Extract:
----------------------------------------
To demand respect, you must give respect

Young children are often reminded that they should treat others the way they would like to be treated; this concept is no different for adults in a workplace setting. If you expect your employees to respect you, simply because you are the boss and have nothing to offer in return, you will be an unpopular and disrespected boss. Rather than having expectations that you have no intention of following yourself, create expectations that you can follow as well. Whether you are adamant about a dress code, require a certain amount of confidentiality within the workplace, or expect that employees be honest and abide by standard operating procedures, you are creating a culture of a fair workplace.

Resolve issues immediately

Even workplaces that start out as a fair working environment may be vulnerable to conflict and unjust. The best way to prevent such conflict from occurring and continuing is by addressing issues immediately. For instance, if you have an employee who likes to tell a “dirty” joke from time to time, but your company has no tolerance for sexual harassment, the employee is violating company policy. If the employee is not held accountable for such violation (and proper action is not taken), the workplace is no longer a fair place of employment.
----------------------------------------
Records shown:
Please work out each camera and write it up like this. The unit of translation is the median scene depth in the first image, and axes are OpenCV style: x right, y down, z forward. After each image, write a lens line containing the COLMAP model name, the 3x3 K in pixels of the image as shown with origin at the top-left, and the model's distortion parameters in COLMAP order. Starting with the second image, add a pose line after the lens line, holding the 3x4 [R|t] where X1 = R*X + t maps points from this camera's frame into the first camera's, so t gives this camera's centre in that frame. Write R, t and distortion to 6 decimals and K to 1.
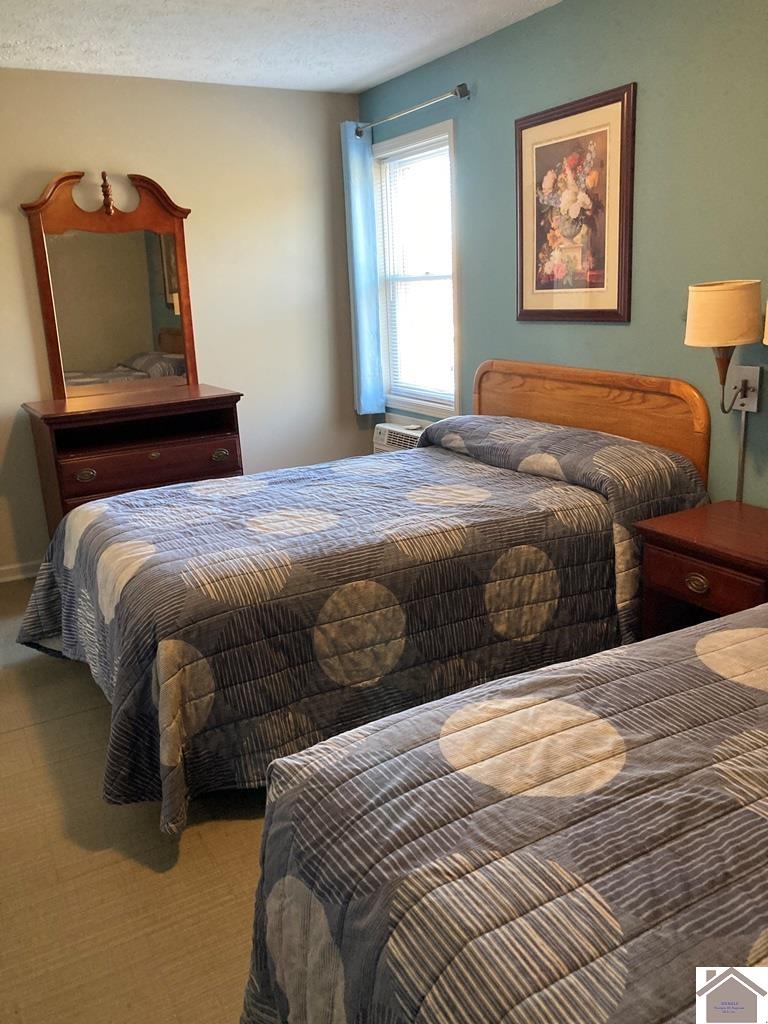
lens RADIAL K [[820.1, 0, 383.0], [0, 820.1, 504.1], [0, 0, 1]] dist [0.023606, -0.022365]
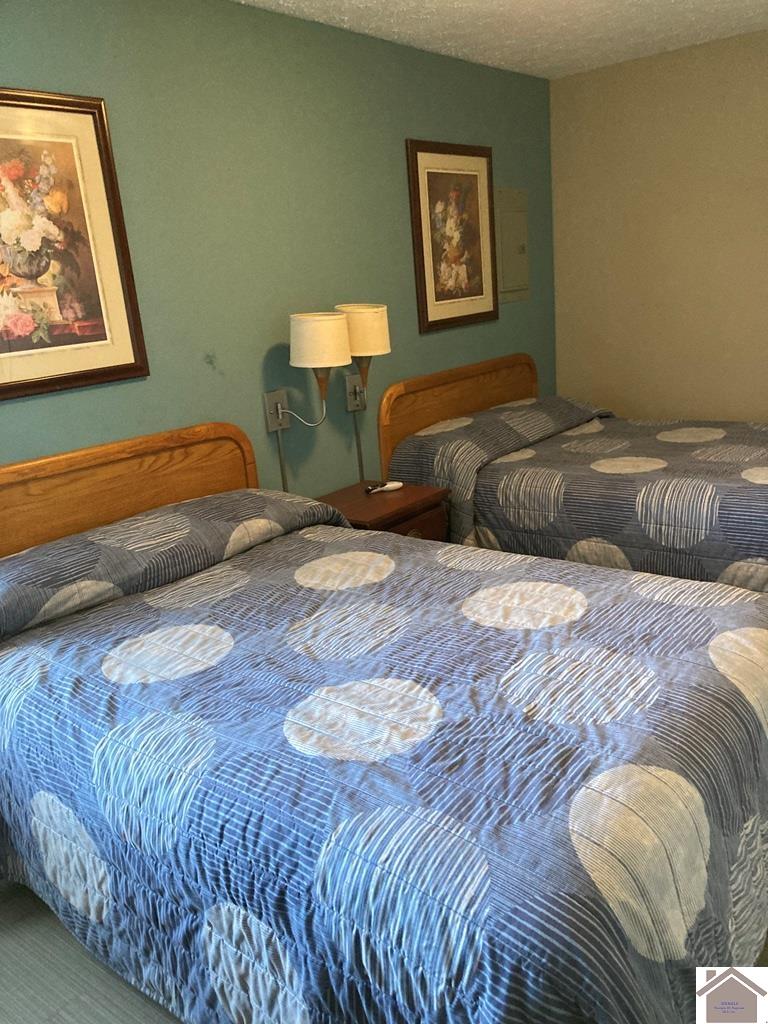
lens RADIAL K [[820.1, 0, 383.0], [0, 820.1, 520.5], [0, 0, 1]] dist [0.023606, -0.022365]
pose [[-0.369760, -0.178543, 0.911812, -0.599185], [0.347188, 0.883724, 0.313835, -0.267083], [-0.861823, 0.432614, -0.264778, 1.061892]]
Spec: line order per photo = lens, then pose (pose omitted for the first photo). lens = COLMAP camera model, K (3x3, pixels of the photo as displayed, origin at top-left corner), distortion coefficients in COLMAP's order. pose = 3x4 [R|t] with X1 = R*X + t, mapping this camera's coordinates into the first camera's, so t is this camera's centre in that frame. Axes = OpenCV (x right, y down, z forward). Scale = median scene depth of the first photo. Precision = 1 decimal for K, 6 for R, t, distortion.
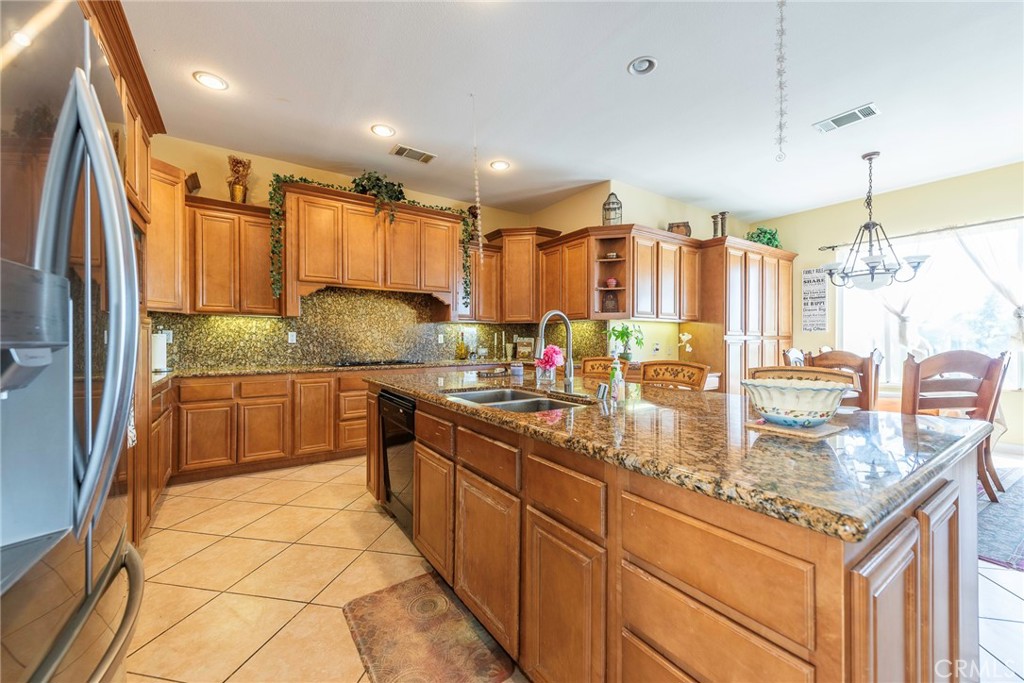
lens RADIAL K [[404.4, 0, 508.7], [0, 404.4, 341.2], [0, 0, 1]] dist [0.006329, -0.000874]
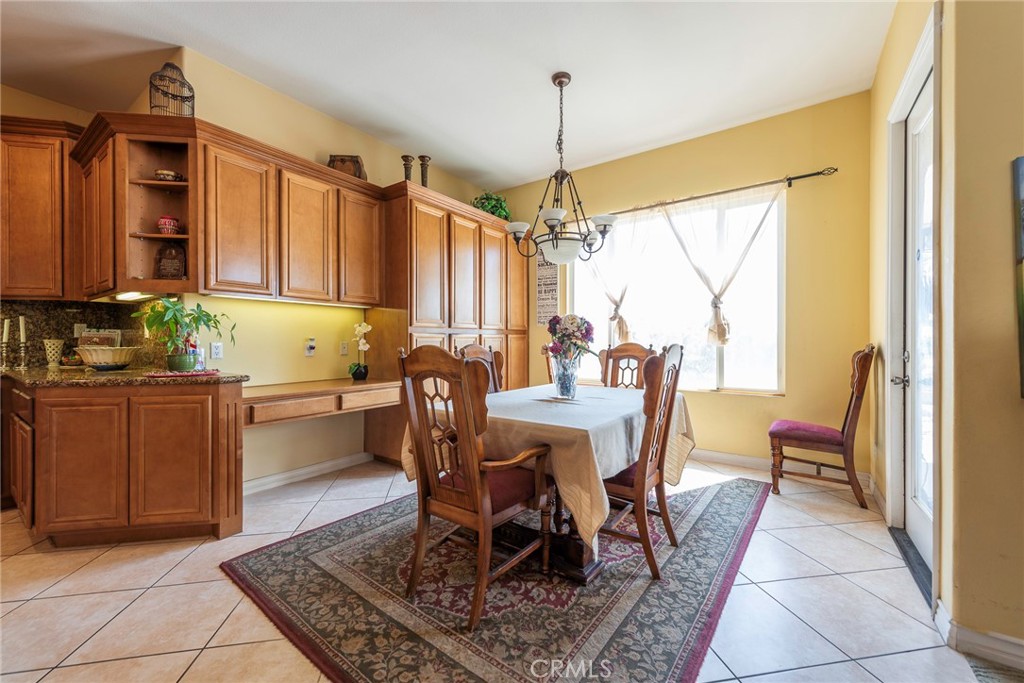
lens RADIAL K [[404.4, 0, 519.2], [0, 404.4, 342.7], [0, 0, 1]] dist [0.006329, -0.000874]
pose [[0.931120, -0.001736, 0.364709, 0.444683], [0.001414, 0.999998, 0.001151, 0.012303], [-0.364711, -0.000556, 0.931121, 0.281247]]
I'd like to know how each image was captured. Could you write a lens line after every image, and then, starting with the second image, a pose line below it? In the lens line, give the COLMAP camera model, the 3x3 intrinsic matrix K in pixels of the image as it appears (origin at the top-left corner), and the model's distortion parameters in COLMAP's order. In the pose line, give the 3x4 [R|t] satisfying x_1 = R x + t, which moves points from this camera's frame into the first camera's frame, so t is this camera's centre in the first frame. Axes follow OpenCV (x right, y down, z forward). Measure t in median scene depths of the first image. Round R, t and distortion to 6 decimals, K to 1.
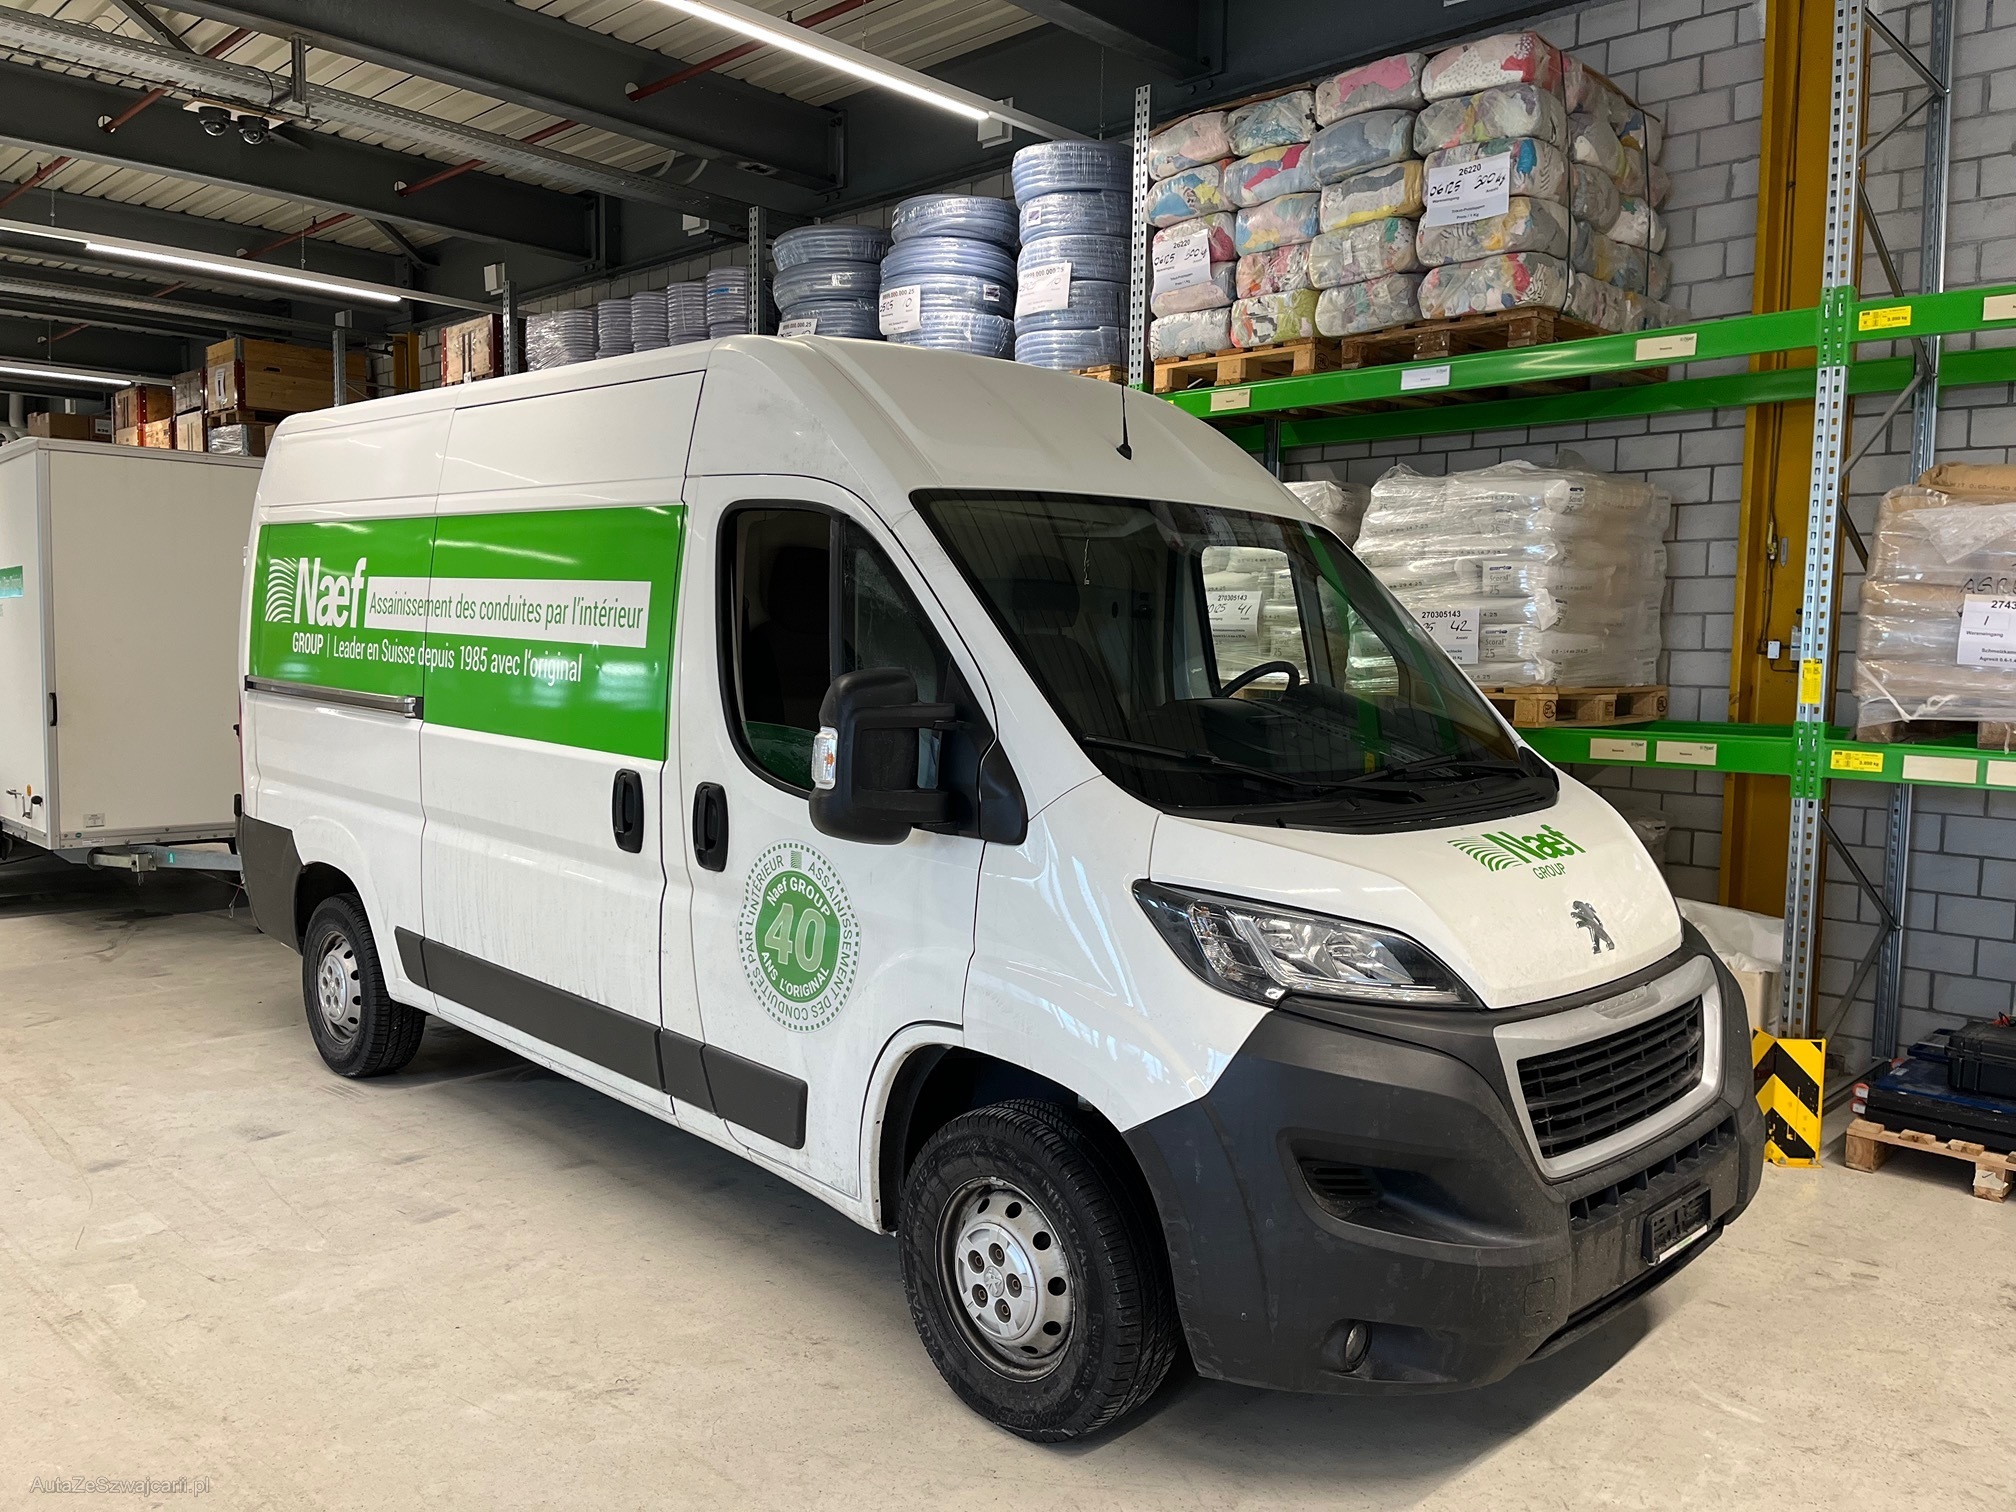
lens RADIAL K [[1532.9, 0, 1010.1], [0, 1532.9, 750.2], [0, 0, 1]] dist [0.072710, -0.102917]
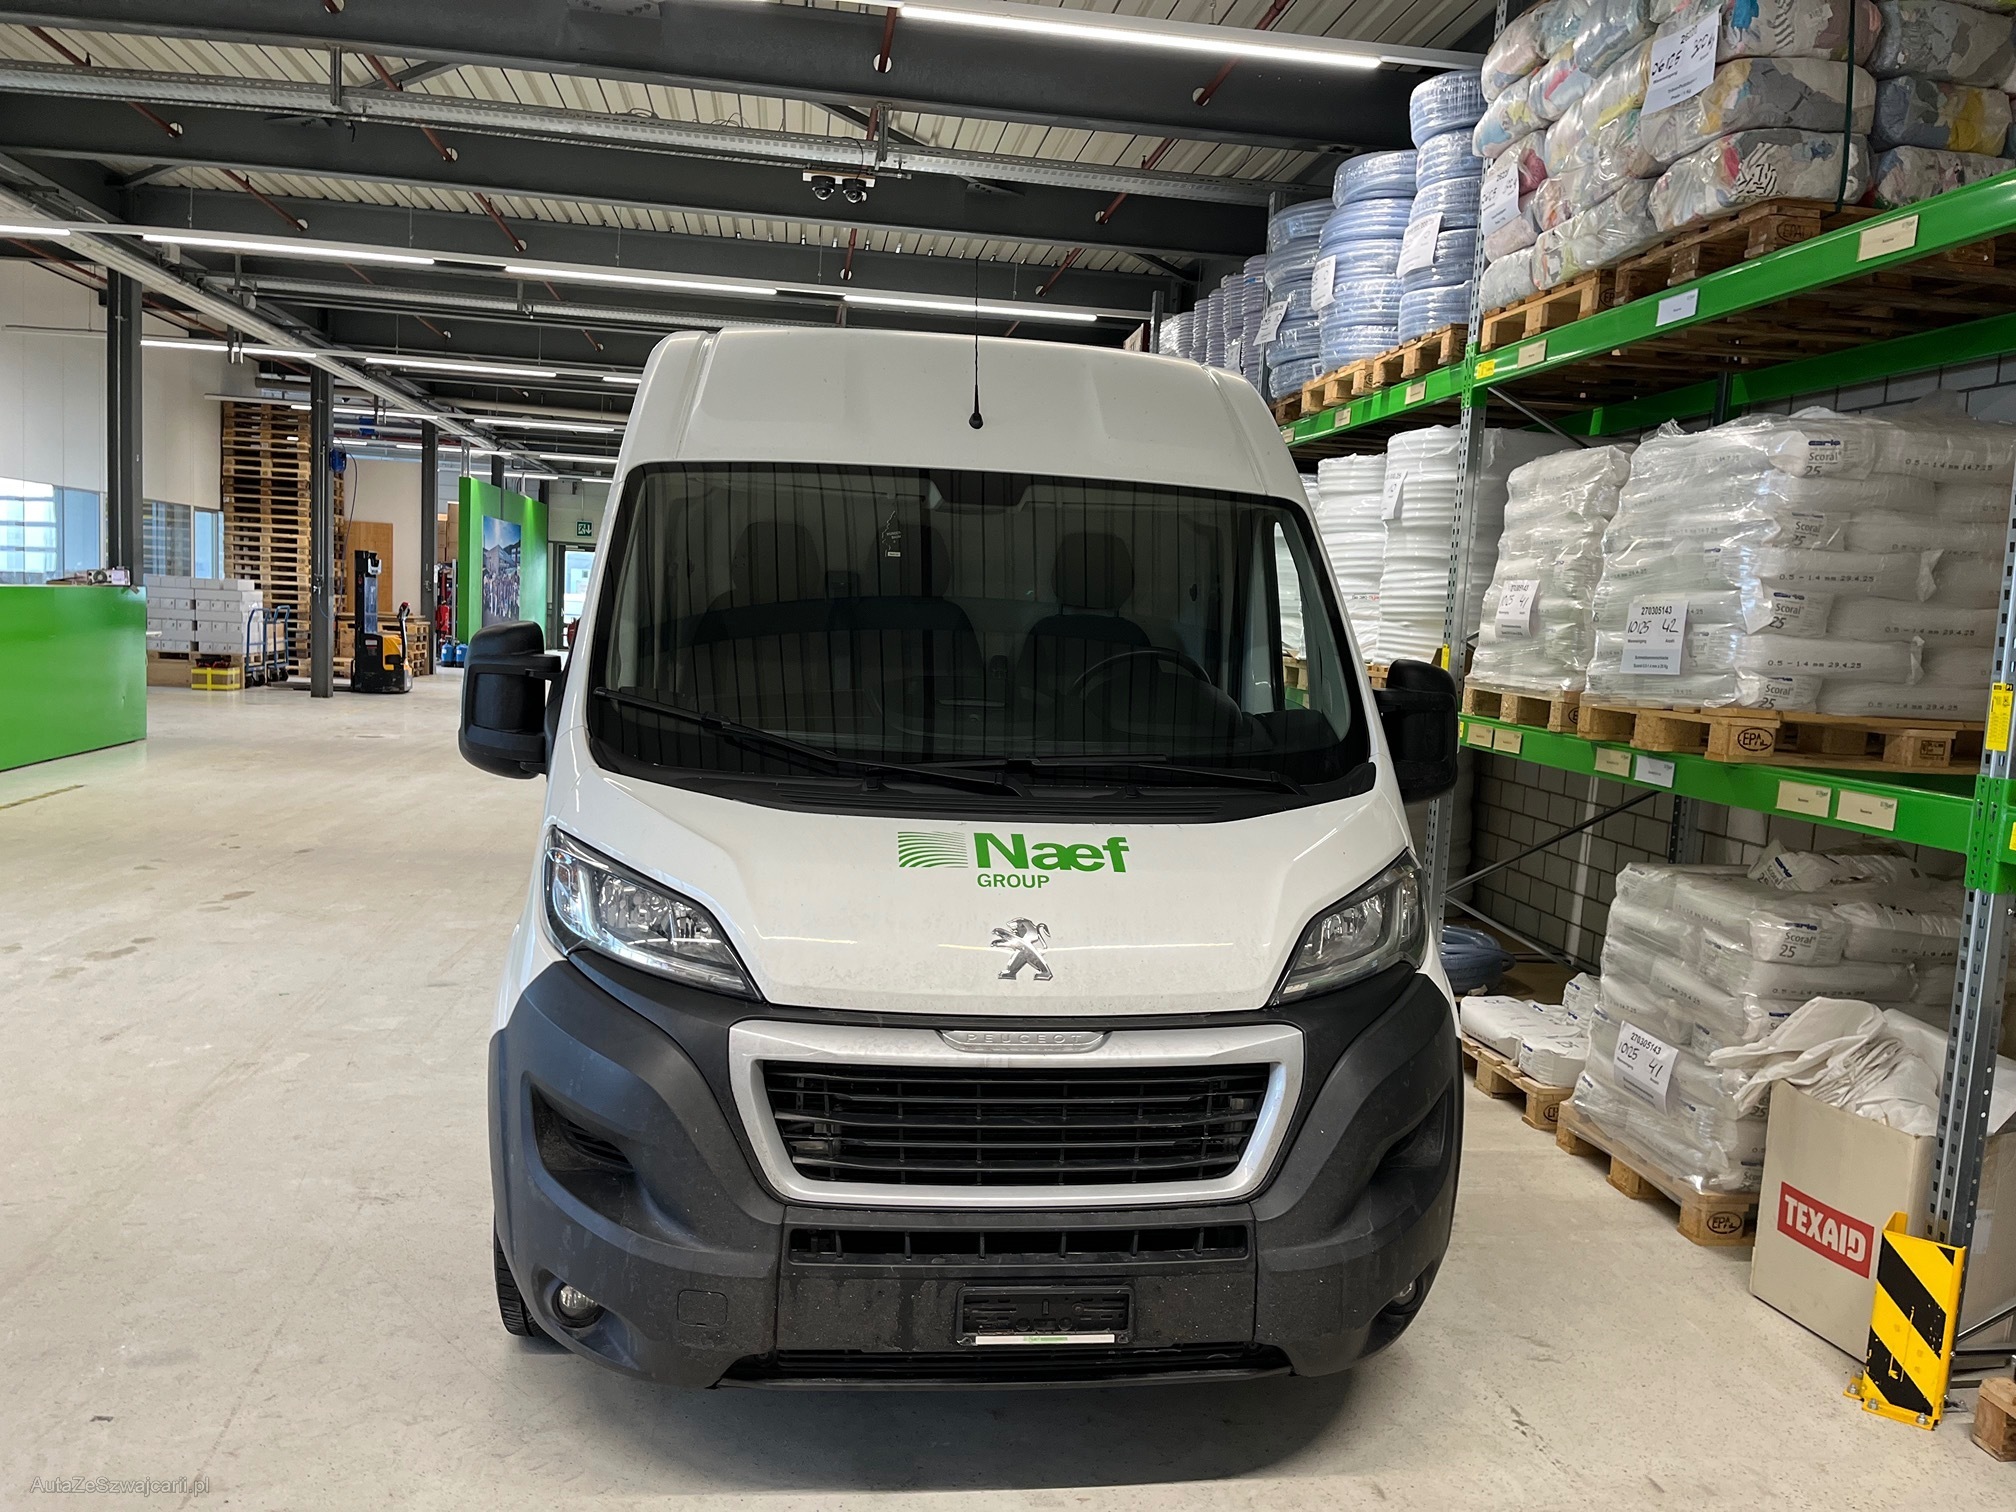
lens RADIAL K [[1532.9, 0, 1020.8], [0, 1532.9, 764.8], [0, 0, 1]] dist [0.072710, -0.102917]
pose [[0.793145, 0.086842, -0.602810, 0.553394], [-0.083688, 0.995933, 0.033364, -0.010274], [0.603256, 0.023985, 0.797187, 0.199313]]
----------------------------------------
Task list:
1 - Answer these questions from the workplace passage.
(a) What are young children often reminded about how to treat others?
(b) What is the best way to prevent conflict from occurring and continuing?
(c) In the joke example, what does the company have no tolerance for?
2 - Edit everything in the records from the beginning down to the line containing "0.432614, -0.264778, 1.061892]]", replacing "work out" with "determine" and leaving all else unchanged. Give only those lines, and leave out the pictures.
The workplace passage and the records were taken from different sources.

Task-by-task answers:
1 -
(a) They should treat others the way they would like to be treated.
(b) Addressing issues immediately.
(c) Sexual harassment.

2 -
Please determine each camera and write it up like this. The unit of translation is the median scene depth in the first image, and axes are OpenCV style: x right, y down, z forward. After each image, write a lens line containing the COLMAP model name, the 3x3 K in pixels of the image as shown with origin at the top-left, and the model's distortion parameters in COLMAP order. Starting with the second image, add a pose line after the lens line, holding the 3x4 [R|t] where X1 = R*X + t maps points from this camera's frame into the first camera's, so t gives this camera's centre in that frame. Write R, t and distortion to 6 decimals and K to 1.
lens RADIAL K [[820.1, 0, 383.0], [0, 820.1, 504.1], [0, 0, 1]] dist [0.023606, -0.022365]
lens RADIAL K [[820.1, 0, 383.0], [0, 820.1, 520.5], [0, 0, 1]] dist [0.023606, -0.022365]
pose [[-0.369760, -0.178543, 0.911812, -0.599185], [0.347188, 0.883724, 0.313835, -0.267083], [-0.861823, 0.432614, -0.264778, 1.061892]]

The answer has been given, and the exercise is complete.